I was listening to the radio the other morning (imagine that) and I heard a story about Current TV. I knew the name and that they were targeting 18-34 year-olds, but didn’t really know much about it (except for the fact that Al Gore is somehow involved). Turns out the big “revolutionary” part of the station is that it’s going to include consumer-created content.

The Current folks explain it like this on their about page:

There’s plenty to watch on TV, but as a viewer, you don’t have much chance to influence or contribute to what you see. This medium – the most powerful, riveting one we have – is still a narrow vision of reality rolled out in predictable 30-minute chunks. It’s still a fortress of an old-school, one-way world.
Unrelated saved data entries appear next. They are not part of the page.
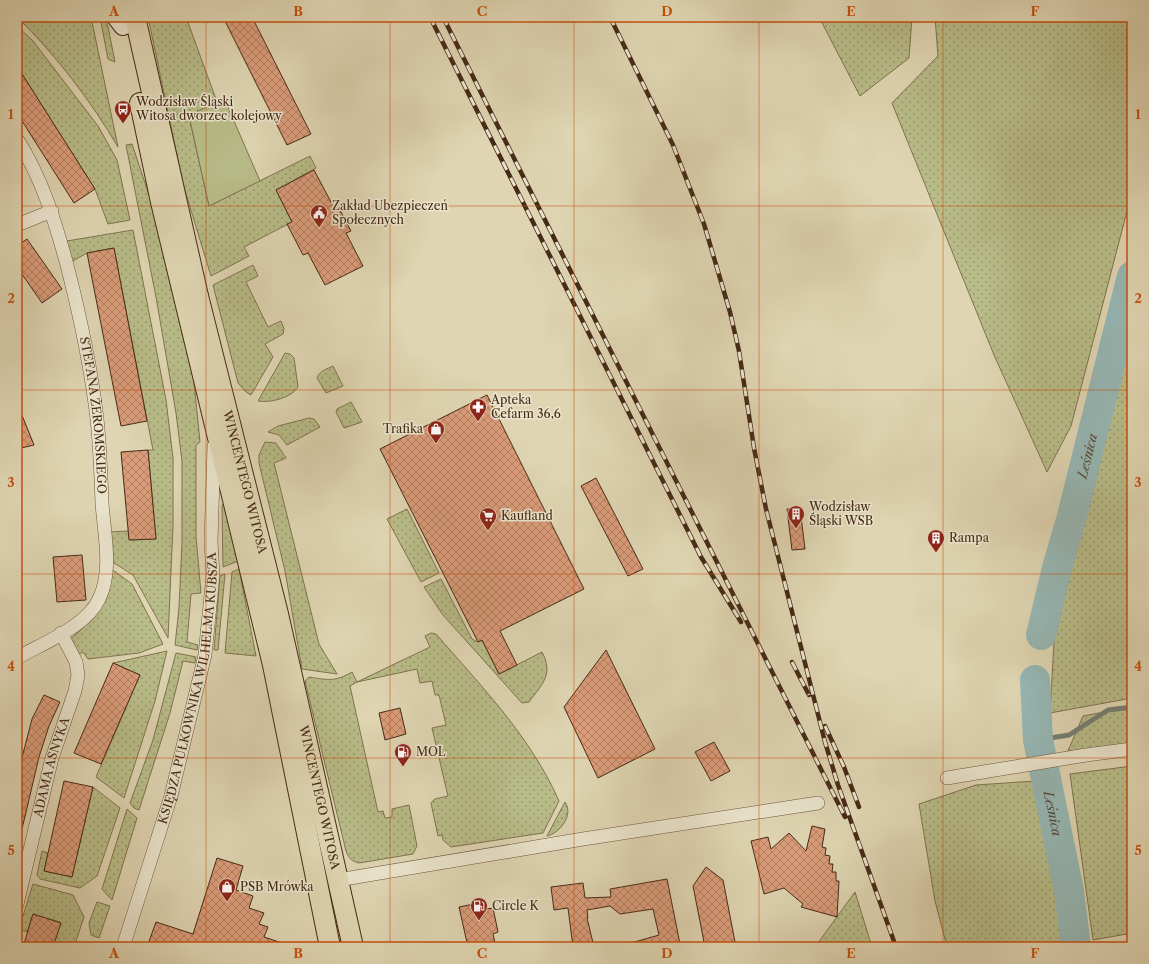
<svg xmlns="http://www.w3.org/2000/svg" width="1149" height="964" font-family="'Libre Caslon Text',serif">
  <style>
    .grass { fill: url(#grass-dots); stroke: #80734f }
    .green { fill: #b8bc88; stroke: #80734f }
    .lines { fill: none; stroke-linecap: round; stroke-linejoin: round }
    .stream { stroke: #767f75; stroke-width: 5 }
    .river { stroke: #96b7b4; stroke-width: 30 }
    .building { fill: url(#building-cross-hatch); stroke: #472a16 }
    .street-casing { stroke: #6d553d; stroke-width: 14 }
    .secondary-casing { stroke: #472a16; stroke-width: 20 }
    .primary-casing { stroke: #472a16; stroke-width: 22 }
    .street { stroke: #eae4cd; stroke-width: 13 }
    .secondary { stroke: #eae4cd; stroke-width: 18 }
    .primary { stroke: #dfd5b2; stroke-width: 20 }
    .rail-casing { stroke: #472a16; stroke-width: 4.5 }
    .rail { stroke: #eae4cd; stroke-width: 3; stroke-dasharray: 9; stroke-linecap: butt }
    .grid { fill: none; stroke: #c8500e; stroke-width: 1; stroke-opacity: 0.55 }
    .labels { text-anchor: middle; stroke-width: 3; stroke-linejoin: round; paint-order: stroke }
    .poi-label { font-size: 12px; fill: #472a16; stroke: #eae4cd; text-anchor: start }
    .street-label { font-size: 12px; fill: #472a16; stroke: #eae4cd }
    .water-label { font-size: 13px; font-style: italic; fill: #574636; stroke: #eae4cd }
    .neatline { fill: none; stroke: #c8500e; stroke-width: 1.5 }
    .grid-label { font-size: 13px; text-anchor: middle; font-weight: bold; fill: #c8500e }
  </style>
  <defs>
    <pattern id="grass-dots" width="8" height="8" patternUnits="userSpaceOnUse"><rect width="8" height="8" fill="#b8bc88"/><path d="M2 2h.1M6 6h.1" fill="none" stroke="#97996e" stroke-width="1.8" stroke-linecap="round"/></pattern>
    <pattern id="building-cross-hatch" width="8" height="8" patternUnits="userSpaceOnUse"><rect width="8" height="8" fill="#da9c79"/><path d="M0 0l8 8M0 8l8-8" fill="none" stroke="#b37f62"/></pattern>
  </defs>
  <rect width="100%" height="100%" fill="#dfd5b2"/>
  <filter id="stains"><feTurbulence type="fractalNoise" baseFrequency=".005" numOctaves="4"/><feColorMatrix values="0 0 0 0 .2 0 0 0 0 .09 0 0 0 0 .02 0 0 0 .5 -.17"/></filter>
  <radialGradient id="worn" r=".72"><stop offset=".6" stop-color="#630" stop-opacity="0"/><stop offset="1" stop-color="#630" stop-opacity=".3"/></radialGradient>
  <path class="grass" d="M17,17H91L118,147C91,101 56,55 17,17Z
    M100,17H104L108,27L115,62L108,59Z
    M148,17H186L217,102L189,116L209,206L310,156L316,168L276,190L292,222L244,247L249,256L211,276L183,184Z
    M819,17H912L909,58L860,96Z
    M935,17H1132V192L1071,426L1047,472L994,355L892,103L938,56Z
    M17,26L33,41L98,126L117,160L130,220L108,224L95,189L17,66Z
    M132,144L152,204L192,362L200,442L196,445V537L201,593L191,594L187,642L198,645L197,650L175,645L179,608L182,543V461L176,413L156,297L126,145Z
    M133,230L166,400L173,458V527L168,638L133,575L111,561L108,532L129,531L130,540L156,539L148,450H153L114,248L87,253L71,262L67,241Z
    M253,265L258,276L246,282L268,327L281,321L284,329L283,334L265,344L273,357L251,395L246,392L238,383L213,285Z
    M1132,312V698L1050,713L1055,624Z
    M285,353L290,354L294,358L298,387C291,398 271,403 258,401Z
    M333,366L343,386L326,393L317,378C319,371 327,369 333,366Z
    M351,402L362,422L344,428L336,412L337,409Z
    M309,418L314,419L320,427L287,445L279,435L268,432L278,426Z
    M265,442L276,443L286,458L274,463L319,644L337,674L302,669L285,571L259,463V455Z
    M226,502L241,560L223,567L222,505Z
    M407,509L439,573L421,582L387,519Z
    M110,568L132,584L163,644L139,653L88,659L83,652L78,655L69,641L95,616Z
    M239,569L256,656L225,653L232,572Z
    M225,574L218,650H214L220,576Z
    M441,579L472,639L478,642L482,640L499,674L542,652C554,675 542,684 529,702L522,703L443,615L424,587Z
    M431,633L436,634C481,686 531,737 559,801L543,833L451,847L443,840L442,835L438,836L431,803L435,799L448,796L432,728L446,725L439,695H435L432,681L420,683L417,669L357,682L350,686L378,812L383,811L385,818L392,817V809L409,805L417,846L413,854L359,863C351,861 349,858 346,851L305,681L309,677C328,680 335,682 352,672L357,682L430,647L425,636Z
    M167,651L155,701L124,798L96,777L140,675L113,663Z
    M176,653L196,657L195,663L183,661L170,713L139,810L134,808L130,803L153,740Z
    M1132,707V744L1067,753L1083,716Z
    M1132,766V933L1093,940L1070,774Z
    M1035,781L1042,825L1061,925V947H947L935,901L919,804L976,785Z
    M93,787L120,808L97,876L80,888L40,879L37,875L42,851L48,853L44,871L72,877Z
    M565,802C574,815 560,833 547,836Z
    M127,809L137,818L112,900L102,889Z
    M33,884L73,895L84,917L74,947H53L60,922L33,914L27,932L19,929Z
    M855,892L872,947H815Z
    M97,902L110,906L99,938L91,935L89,923Z"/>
  <path class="green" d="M224,98L260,181L209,206L189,116Z"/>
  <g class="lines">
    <path class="stream" d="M1038,740L1069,735L1108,710L1132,707"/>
    <g class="river">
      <path id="s1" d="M1041,635L1057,568L1071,520L1132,276"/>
      <path id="s2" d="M1035,680L1038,740L1069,891L1076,947"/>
    </g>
  </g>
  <path class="building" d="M223,17H252L311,134L287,145Z
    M17,66L95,189L74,203L17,113Z
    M314,170L331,202L335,200L343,216L351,231L346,233L363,266L325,285L308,253L303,255L287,224L292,222L276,190Z
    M27,239L62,289L42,303L17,267V246Z
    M114,248L147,421L121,426L87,253Z
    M487,395L584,589L500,631L517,665L499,674L482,640L478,642L380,449Z
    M17,403L34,445L17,449Z
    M148,450L156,539L129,540L121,452Z
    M596,478L643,569L628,576L581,486Z
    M800,508L805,549L792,550L787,509Z
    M82,555L86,600L57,602L53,557Z
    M606,650L655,749L598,778L564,707Z
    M113,663L140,675L101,764L74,753Z
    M44,695L60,702L49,726L39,757L22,829L17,828V777L32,719Z
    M400,708L406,734L385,740L379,713Z
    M714,742L730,771L711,781L695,752Z
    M64,781L93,787L72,877L44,871Z
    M812,826L825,829L822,847L826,848L825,855L830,856L829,864H833L832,872H836V881H839L837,917L801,907L803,904L784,888L764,894L751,841L768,837L771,849L789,833L806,851Z
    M217,858L243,866L236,890L253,896L249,908L264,913L259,924L268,927L264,937L288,945V947H147L156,922L193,934Z
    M706,867L723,880L736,947H705L693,886Z
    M667,879L680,944L669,947H632L631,943L659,935L653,909L620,914L610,906L587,910L588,918H587L594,947H573L568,908L554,910L551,887L583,883L585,898L611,897L610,889Z
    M484,902L486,909L493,908L498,932L493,934L496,947H468L459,907Z
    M33,914L61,923L53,947H23Z"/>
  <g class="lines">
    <g class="street-casing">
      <g id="street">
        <path id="s3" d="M17,139C42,178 55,221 67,265C80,316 91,367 97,419C100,447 101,475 102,503C104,533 113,571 99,599C86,627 43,643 17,658"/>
        <path d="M17,225L52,211"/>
        <path d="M947,778L1086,755L1132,749"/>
        <path d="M338,880L583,839L818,803"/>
        <path id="s4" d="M17,904L52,758L75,691L78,675L76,662L61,633"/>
        <path id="s5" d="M123,947L171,796L205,655L213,575L211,542L214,446"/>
      </g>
    </g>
    <g class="secondary-casing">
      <path id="secondary" d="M116,17L123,26"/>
    </g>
    <g class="primary-casing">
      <g id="primary">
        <path id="s6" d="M135,17L198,296L278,614L353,947"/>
        <path d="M140,103L161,202L273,665L330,947"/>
      </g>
    </g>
    <use href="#street" class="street"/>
    <use href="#secondary" class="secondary"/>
    <use href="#primary" class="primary"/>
    <g class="rail-casing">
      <path id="rail" d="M430,17L688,531L701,557L741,622
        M443,17L845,817
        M610,17L673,145L704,224L730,312L739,351L754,448L766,509L825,742L838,785L896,947
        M792,662L809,695
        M825,726L844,767L859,807"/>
    </g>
    <use href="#rail" class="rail"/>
  </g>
  <path class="grid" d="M206,17V947M390,17V947M574,17V947M759,17V947M943,17V947M17,206H1132M17,390H1132M17,574H1132M17,758H1132"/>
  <defs>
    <g id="bus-pin" transform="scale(0.9)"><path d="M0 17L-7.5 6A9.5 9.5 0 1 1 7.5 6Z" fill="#8f2418" stroke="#eae4cd"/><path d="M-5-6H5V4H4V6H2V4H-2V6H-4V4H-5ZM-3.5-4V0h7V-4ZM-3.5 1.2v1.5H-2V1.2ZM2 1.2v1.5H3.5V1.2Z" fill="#fff"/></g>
    <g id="civic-pin" transform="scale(0.9)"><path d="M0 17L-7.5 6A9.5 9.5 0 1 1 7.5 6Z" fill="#8f2418" stroke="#eae4cd"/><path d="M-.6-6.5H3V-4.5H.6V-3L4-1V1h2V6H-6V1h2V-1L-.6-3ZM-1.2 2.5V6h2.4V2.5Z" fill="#fff"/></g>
    <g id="pharmacy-pin" transform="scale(0.9)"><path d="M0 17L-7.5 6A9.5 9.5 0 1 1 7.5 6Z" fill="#8f2418" stroke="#eae4cd"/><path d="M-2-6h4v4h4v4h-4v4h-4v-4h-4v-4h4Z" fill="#fff"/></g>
    <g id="shop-pin" transform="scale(0.9)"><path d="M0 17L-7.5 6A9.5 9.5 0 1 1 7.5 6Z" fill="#8f2418" stroke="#eae4cd"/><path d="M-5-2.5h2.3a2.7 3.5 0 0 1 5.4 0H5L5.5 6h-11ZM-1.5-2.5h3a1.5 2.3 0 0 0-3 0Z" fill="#fff"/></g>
    <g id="building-pin" transform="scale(0.9)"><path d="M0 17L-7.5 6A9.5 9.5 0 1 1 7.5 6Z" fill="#8f2418" stroke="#eae4cd"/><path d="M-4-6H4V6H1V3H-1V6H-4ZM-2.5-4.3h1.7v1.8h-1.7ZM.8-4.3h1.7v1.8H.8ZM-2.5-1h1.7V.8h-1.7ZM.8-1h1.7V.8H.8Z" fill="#fff"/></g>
    <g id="supermarket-pin" transform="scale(0.9)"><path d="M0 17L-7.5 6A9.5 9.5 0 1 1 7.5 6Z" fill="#8f2418" stroke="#eae4cd"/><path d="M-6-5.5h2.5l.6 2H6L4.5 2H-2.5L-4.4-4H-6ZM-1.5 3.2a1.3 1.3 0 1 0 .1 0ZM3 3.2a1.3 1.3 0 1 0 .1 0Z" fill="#fff"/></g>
    <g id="fuel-pin" transform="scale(0.9)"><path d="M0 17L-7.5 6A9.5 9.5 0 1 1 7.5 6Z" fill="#8f2418" stroke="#eae4cd"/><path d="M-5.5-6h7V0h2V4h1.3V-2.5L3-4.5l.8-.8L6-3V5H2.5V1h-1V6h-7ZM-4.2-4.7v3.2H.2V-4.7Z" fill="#fff"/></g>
  </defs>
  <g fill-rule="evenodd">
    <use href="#bus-pin" x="123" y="109"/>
    <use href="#civic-pin" x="319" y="213"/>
    <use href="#pharmacy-pin" x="478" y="407"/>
    <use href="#shop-pin" x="436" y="429"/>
    <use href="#building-pin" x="796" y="514"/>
    <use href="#supermarket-pin" x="488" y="516"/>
    <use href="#building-pin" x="936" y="538"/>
    <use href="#fuel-pin" x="403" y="752"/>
    <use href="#shop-pin" x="227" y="887"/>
    <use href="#fuel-pin" x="479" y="906"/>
  </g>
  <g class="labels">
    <g class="poi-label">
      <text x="136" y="106">Wodzisław Śląski<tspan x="136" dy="14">Witosa dworzec kolejowy</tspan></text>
      <text x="332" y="210">Zakład Ubezpieczeń<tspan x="332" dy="14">Społecznych</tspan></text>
      <text x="491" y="404">Apteka<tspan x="491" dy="14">Cefarm 36,6</tspan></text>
      <text x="423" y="433" text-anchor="end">Trafika</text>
      <text x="809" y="511">Wodzisław<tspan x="809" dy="14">Śląski WSB</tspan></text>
      <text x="501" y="520">Kaufland</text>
      <text x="949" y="542">Rampa</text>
      <text x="416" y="756">MOL</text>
      <text x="240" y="891">PSB Mrówka</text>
      <text x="492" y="910">Circle K</text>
    </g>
    <g class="street-label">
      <text dy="4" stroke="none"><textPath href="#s3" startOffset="289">STEFANA ŻEROMSKIEGO</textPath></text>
      <text dy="4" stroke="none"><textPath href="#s6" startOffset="478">WINCENTEGO WITOSA</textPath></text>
      <text dy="4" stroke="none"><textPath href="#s5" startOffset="268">KSIĘDZA PUŁKOWNIKA WILHELMA KUBSZA</textPath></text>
      <text dy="4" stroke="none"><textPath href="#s4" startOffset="141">ADAMA ASNYKA</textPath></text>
      <text dy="4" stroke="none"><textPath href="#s6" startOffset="802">WINCENTEGO WITOSA</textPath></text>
    </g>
    <g class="water-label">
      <text dy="5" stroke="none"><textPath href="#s1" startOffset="185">Leśnica</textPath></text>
      <text dy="5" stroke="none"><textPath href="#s2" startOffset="135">Leśnica</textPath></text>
    </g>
  </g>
  <rect width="1149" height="964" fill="none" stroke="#dfd5b2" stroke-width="44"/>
  <rect x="22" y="22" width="1105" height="920" class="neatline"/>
  <g class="grid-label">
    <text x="114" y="16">A</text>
    <text x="298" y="16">B</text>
    <text x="482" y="16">C</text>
    <text x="667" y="16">D</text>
    <text x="851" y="16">E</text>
    <text x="1035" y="16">F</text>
    <text x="11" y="119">1</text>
    <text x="1138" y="119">1</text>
    <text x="11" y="303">2</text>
    <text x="1138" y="303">2</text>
    <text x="11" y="487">3</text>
    <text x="1138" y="487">3</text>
    <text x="11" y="671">4</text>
    <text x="1138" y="671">4</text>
    <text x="11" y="855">5</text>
    <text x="1138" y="855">5</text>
    <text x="114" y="958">A</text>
    <text x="298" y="958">B</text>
    <text x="482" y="958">C</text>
    <text x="667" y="958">D</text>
    <text x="851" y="958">E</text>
    <text x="1035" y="958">F</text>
  </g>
  <rect width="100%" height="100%" filter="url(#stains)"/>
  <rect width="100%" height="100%" fill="url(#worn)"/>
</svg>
Current TV plans to change this by, “rethinking the way TV is produced, programmed, and presented, so it actually makes sense to an audience that’s accustomed to choice, control, and collaboration in everything else they do.”

Now that’s a nice goal, isn’t it? The problem is that TV is old-school and one-way.

There’s already a medium for people accustomed to choice, control, and collaboration. It’s called the internet.

I can’t help but feel like these guys are trying a bit too hard. If, as they say, television really is “the most powerful” and “riveting” medium, then why have all these young people been transformed by the net to a point that Current TV finds it necessary to revolutionize television?

What’s more, the whole thing just sounds like it would work a whole lot better online. In their FAQ, they just happen to have a question that addresses just this issue. In response to “Why not just do this all on the Internet? BitTorrent revolution, baby!”

There is definitely some cool stuff going on with Internet video, but probably not enough to power a media company like Current yet, and certainly not enough to deliver the quantity and quality of programming that we will offer. We’re going to do everything we can to sync up with those technologies, though, even as we continue with our cable and satellite TV network.

So basically they’re saying they can’t make the same amount of money off advertising online than they can on television. Sounds like a revolutionary reason to start a station to me!

This whole thing immediate made me think about something Steven Johnson wrote in Interface Culture:

At major transition points, where one platform or genre gives way to another, the older form invariably strains to approximate the rhythms and mannerisms of the emergent form. . . The older medium wants to reinvent itself — chrysalis-style — in the image of the new, but its existing conventions won’t allow such a dramatic transformation.

Johnson goes on to make the point that during the “golden age” of radio, the classic shows “weren’t really great radio programs — they were just bad television shows,” Johnson writes. They were “TV-style narratives stripped down to fit the limited dimensions of radio. They were a message waiting for their medium to come.”

And so we come back to Current TV, trying to fit the message of the internet into a big, square box.